Dans Versailles un homme furieux et magnifique, que cent portraitistes nous montrent éternellement de l’état de roi à celui de vieillard, décide que seront représentés en marbre, en or, en airain, tous les objects de son désir. Ils - elles plutôt - seront légèrement plus grandes que nature, comme le sont toujours les objets de désir. Elles seront placées haut sur des corniches, dans les jets de fontaines, au profond de bosquets, partout où l’œil du désir se porte et rencontre ses objets. Elles seront drapées, dédrapées et troussées, afin que seul apparaisse le geste par lequel on les dispose pour en jouir. Cent sculpteurs nuit et jour drapent et dédrapent ce désir de vieux, conçoivent mille invites brûlantes, furieuses, obscènes et calmes. Ils en font cette jeunesse éternelle. Et voilà Versailles, la grande scénographie des désirs du roi.
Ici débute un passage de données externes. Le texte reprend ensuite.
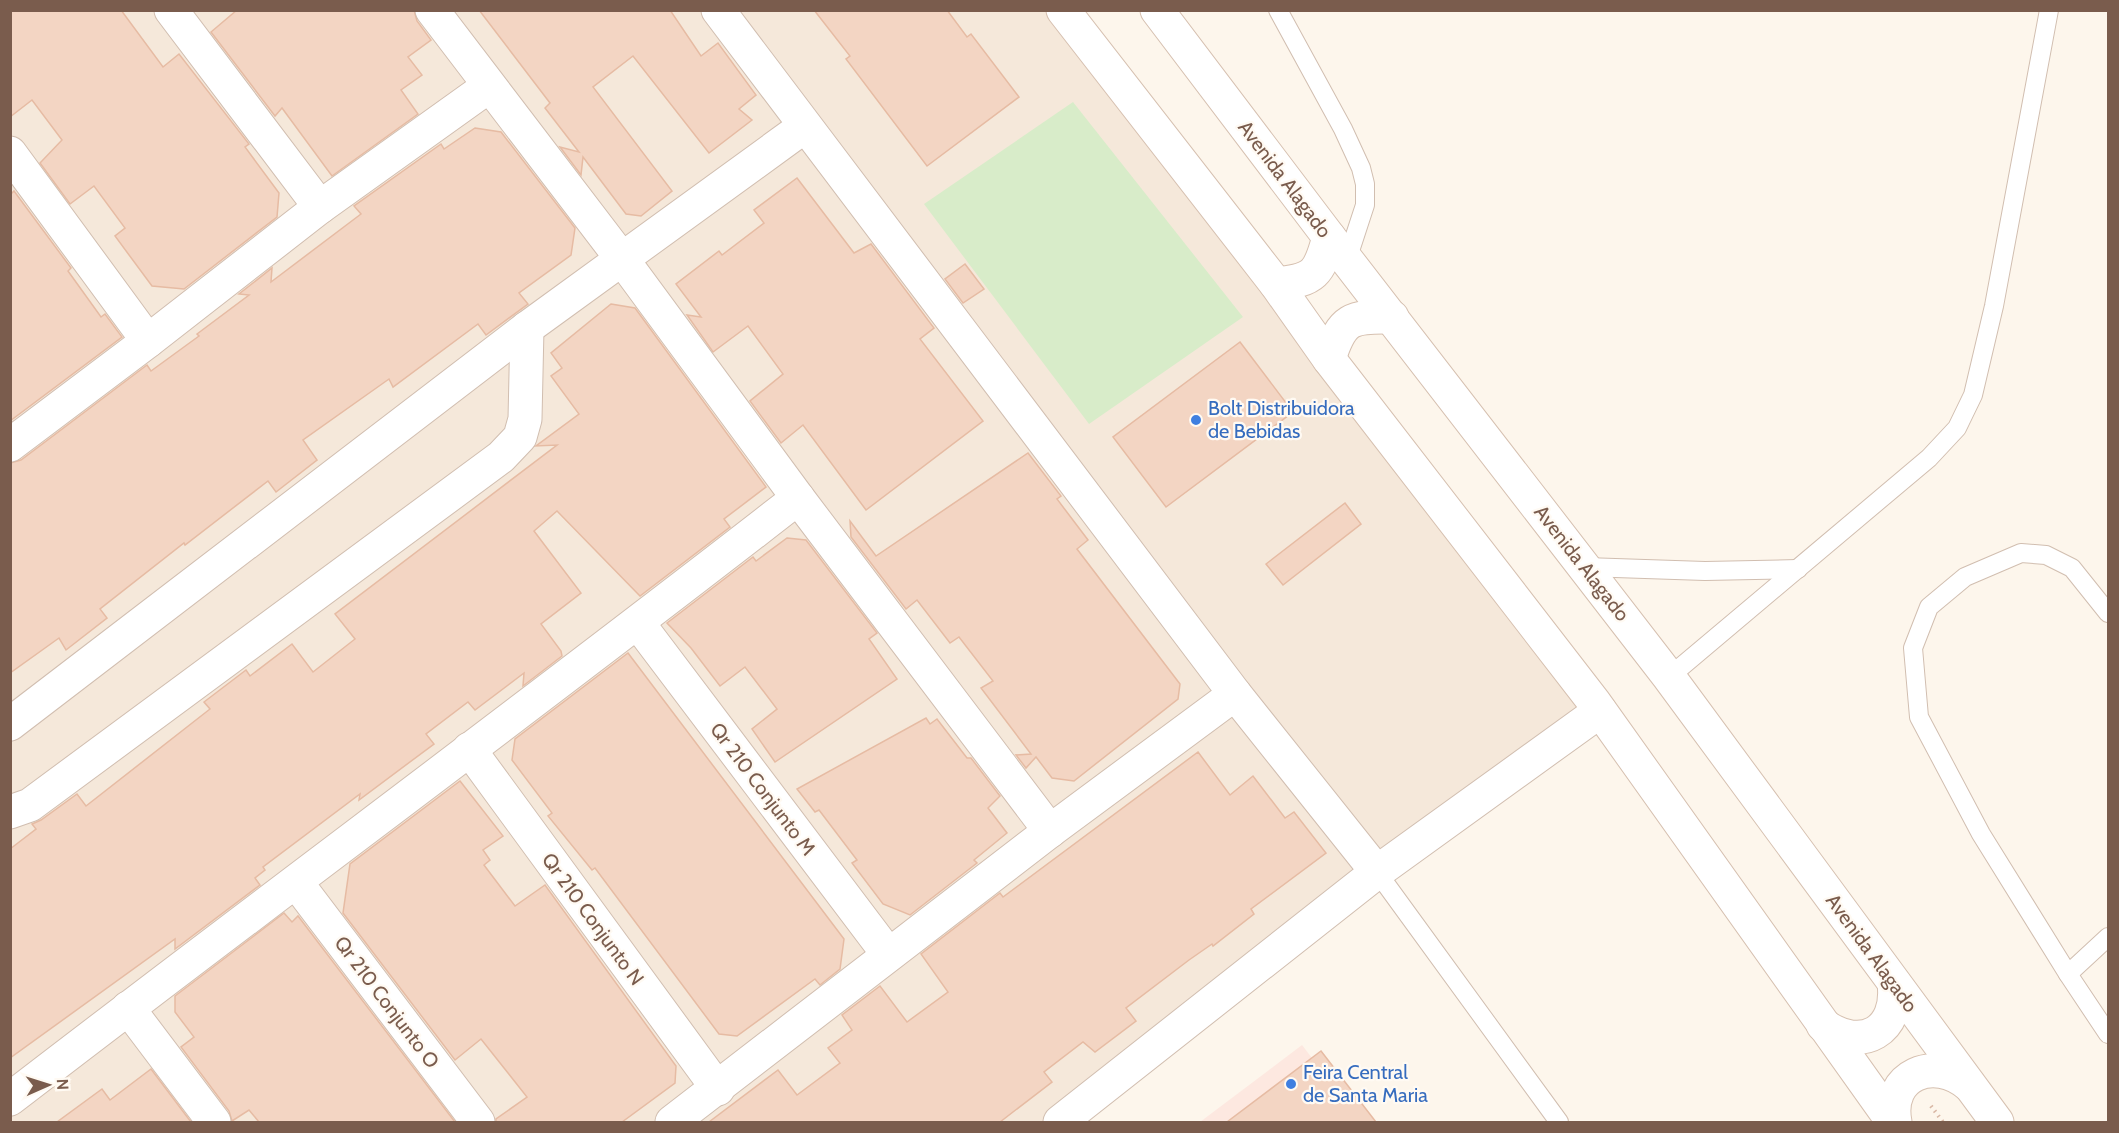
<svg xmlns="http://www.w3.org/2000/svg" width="2119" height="1133" font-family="Cabin,sans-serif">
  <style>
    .residential { fill: #f5e8da }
    .commercial { fill: #fde8e0 }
    .green { fill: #d8ecc9 }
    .building { fill: #f3d5c3; stroke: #e6bba3; stroke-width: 1.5 }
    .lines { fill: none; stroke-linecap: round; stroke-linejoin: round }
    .service-casing { stroke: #d1beb0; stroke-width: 20 }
    .minor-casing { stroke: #d1beb0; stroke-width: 35 }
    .tertiary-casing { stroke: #d1beb0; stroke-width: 35 }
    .secondary-casing { stroke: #d6c0b0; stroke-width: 35 }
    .path { stroke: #d9b8a5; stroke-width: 4; stroke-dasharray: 1.5 4.5; stroke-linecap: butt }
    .service { stroke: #fff; stroke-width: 18 }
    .minor { stroke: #fff; stroke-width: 33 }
    .tertiary { stroke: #fff; stroke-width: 33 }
    .secondary { stroke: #fff; stroke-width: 33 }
    .shop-dot { fill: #3f7fe0; stroke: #fffaf3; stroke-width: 2 }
    .labels { text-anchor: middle; stroke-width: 4.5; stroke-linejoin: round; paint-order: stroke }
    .street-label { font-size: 20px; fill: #7a5c4d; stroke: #fffaf3 }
    .shop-label { font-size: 20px; fill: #366cbe; stroke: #fffaf3; text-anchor: start }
  </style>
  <rect width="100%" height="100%" fill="#fdf6ec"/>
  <!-- residential -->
  <path class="residential" d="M10,11H1056L1591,700L1044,1122H11Z"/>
  <!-- commercial -->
  <path class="commercial" d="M1302,1045L1361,1122H1200Z"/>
  <!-- green -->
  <path class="green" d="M1073,102L1243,317L1089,424L924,204Z"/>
  <!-- building -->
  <g class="building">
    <path d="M10,10H121L163,67L179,54L249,144L245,147L279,193L277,217L184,289L152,286L115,236L125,228L94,186L70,204L40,163L62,140L32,100L10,117Z"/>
    <path d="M237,10H414L417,21L431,40L408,57L422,75L401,90L418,114L332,176L282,108L275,116L211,32Z"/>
    <path d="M479,10H670L701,56L718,43L756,95L739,109L752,120L709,153L633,56L593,87L672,191L641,216L626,214L583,157L581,175L560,147L579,152L545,108L550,103Z"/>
    <path d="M814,10H947L967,37L971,34L1019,97L927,166L846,59L850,56Z"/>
    <path d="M475,128L501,132L575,228L571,255L519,293L528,304L486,335L478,324L393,387L389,379L303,440L317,460L276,492L268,481L185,545L184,543L100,609L107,618L66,650L59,638L10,673V463L21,460L147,365L151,371L199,336L197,334L249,295L239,294L272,268L271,282L361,214L354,206L441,144L444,149Z"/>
    <path d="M797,178L854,253L871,244L934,328L920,339L983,421L866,510L803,425L781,443L750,401L783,374L748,326L713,352L687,315L701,317L676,284L719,251L722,255L764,223L754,210Z"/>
    <path d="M14,191L71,268L68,271L101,317L105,314L122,337L10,421V195Z"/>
    <path d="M965,264L984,289L963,303L945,279Z"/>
    <path d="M611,304L635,308L766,487L724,519L730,527L640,596L557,511L534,531L581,593L541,624L561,651L562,656L523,686L524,673L475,710L468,702L426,734L434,744L359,800L360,794L263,867L265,870L255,878L260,885L175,949V939L10,1058V849L36,829L32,824L41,820L77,794L86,806L210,709L204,702L246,670L250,676L292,644L313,672L355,639L335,614L557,445L536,446L579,414L551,376L562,368L551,353Z"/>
    <path d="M1240,342L1293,412L1166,507L1113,437Z"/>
    <path d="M1028,453L1061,496L1057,499L1088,540L1077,549L1180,684L1178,699L1074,781L1052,778L1036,757L1026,768L1016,755L1031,754L981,688L993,681L959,637L950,643L917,600L906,609L851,537L850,521L876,556Z"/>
    <path d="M1345,503L1361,524L1283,585L1266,564Z"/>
    <path d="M787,538L806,540L877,633L869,639L897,679L775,762L752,729L777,709L745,667L720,686L691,648L667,623L753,557L756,561Z"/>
    <path d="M628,653L844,939L840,969L820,985L815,979L737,1036L719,1034L595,868L592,870L548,816L552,813L512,760L515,739Z"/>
    <path d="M926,718L930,724L937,719L967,758H971L1000,796L988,808L1007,833L974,860L977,863L910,915L883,904L852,863L857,860L819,810L815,812L797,789Z"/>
    <path d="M1198,752L1230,795L1253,776L1285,818L1294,812L1326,853L1251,909L1254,914L1213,946L1212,944L1189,960L1126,1008L1136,1021L1095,1052L1083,1042L1044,1072L1052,1082L1000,1122H709L778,1070L797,1095L840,1063L828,1048L852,1030L842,1015L880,986L907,1022L948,992L921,954L1000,893L1003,897Z"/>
    <path d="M460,781L503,836L483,850L490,860L484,865L515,906L545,885L676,1066L675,1083L622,1122H496V1119L527,1097L481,1039L455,1060L343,913L350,864Z"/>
    <path d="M284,913L292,922L298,916L455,1122H259L249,1110L232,1121L229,1111L181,1047L194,1037L175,1012V996Z"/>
    <path d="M1321,1051L1376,1122H1227Z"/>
    <path d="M151,1069L191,1122H57L102,1089L110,1100Z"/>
  </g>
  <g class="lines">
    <!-- service casing -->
    <g class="service-casing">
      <g id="service">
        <path d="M1278,10L1343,129L1361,168L1365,184V205L1347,260"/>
        <path d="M1585,567L1705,571L1798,569"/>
        <path d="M2108,613L2072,568L2046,555L2021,553L1965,577L1929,607L1913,648L1919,717L1981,834L2068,974L2108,1034"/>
        <path d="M1669,677L1929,458L1957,428L1973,395L1994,306L2049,10"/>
        <path d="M1377,872L1559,1122"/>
        <path d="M2068,974L2108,937"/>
      </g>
    </g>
    <!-- minor casing -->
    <g class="minor-casing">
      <g id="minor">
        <path d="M171,10L320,207"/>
        <path d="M432,10L622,259L798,498L1050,831"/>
        <path d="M718,10L1235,694L1377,872"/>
        <path d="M10,153L148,341"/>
        <path d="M10,445L148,341L320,207L489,86"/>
        <path d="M638,623L888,954"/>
        <path d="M10,724L527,328L805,126"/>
        <path d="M469,749L718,1089"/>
        <path d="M10,812L30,805L501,457L520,437L525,419L527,328"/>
        <path d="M296,882L478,1122"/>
        <path d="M128,1008L214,1122"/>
        <path d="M10,1099C272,897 538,701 798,498"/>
        <path d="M672,1122L1050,831L1235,694"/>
      </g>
    </g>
    <!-- tertiary casing -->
    <g class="tertiary-casing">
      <path id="tertiary" d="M1060,1122L1377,872L1600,711"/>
    </g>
    <!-- secondary casing -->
    <g class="secondary-casing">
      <g id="secondary">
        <path d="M1063,10L1276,284L1329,359L1594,702L1893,1122"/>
        <path d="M1157,10L1329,237L1669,677L1997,1122"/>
        <path d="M1276,284C1315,280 1319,274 1329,237"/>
        <path d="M1329,359C1342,318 1351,316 1392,317"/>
        <path d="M1823,1025C1862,1053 1900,1031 1894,983"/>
        <path d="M1895,1122C1886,1075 1934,1055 1969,1085"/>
      </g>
    </g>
    <!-- path -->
    <path class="path" d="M1931,1106L1943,1122"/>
    <!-- service -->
    <use href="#service" class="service"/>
    <!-- minor -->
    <use href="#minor" class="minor"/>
    <!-- tertiary -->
    <use href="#tertiary" class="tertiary"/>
    <!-- secondary -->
    <use href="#secondary" class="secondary"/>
  </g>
  <!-- markers -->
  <g class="shop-dot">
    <circle cx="1196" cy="420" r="6"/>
    <circle cx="1291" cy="1084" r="6"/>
  </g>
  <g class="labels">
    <!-- street labels -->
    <g class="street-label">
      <text transform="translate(1285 179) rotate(53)" y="7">Avenida Alagado</text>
      <text transform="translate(1582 563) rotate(52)" y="7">Avenida Alagado</text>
      <text transform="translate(763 789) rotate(53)" y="7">Qr 210 Conjunto M</text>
      <text transform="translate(593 919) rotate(54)" y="7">Qr 210 Conjunto N</text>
      <text transform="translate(1872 953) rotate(54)" y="7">Avenida Alagado</text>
      <text transform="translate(387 1002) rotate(53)" y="7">Qr 210 Conjunto O</text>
    </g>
    <!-- shop labels -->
    <g class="shop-label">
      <text x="1208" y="415">Bolt Distribuidora<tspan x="1208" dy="23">de Bebidas</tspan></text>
      <text x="1303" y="1079">Feira Central<tspan x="1303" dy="23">de Santa Maria</tspan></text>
    </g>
  </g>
  <!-- border -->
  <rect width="2119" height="1133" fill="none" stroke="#7a5c4d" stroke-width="24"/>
  <!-- north arrow -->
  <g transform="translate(48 1085) rotate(87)" stroke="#fffaf3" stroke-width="4.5" paint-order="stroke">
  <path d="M0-4.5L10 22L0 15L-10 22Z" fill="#7a5c4d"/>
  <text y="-9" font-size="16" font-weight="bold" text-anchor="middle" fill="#7a5c4d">N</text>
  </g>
</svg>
Dans les pastels de Versailles-conversation, Françoise Collin inlassablement à son tour rassemble, disperse, drape, dédrape, disjoint, conjoint plus étroitement, fait tourner à son gré les objets de la convoitise du roi : le désir de l’homme féroce qui fut à la fois Zeus, Apollon et un vieux beau aux dents pourries, ressuscite et bizarrement s’ébat dans un atelier des bords de Loire, chasse une concubine, en rappelle un autre, en contraint dix à se tenir à la fois nues sous ses yeux, exige qu’elles s’accoutrent en Vénus à la orne, en Latone, en bête — dit qu’il veut être obéi — est obéi.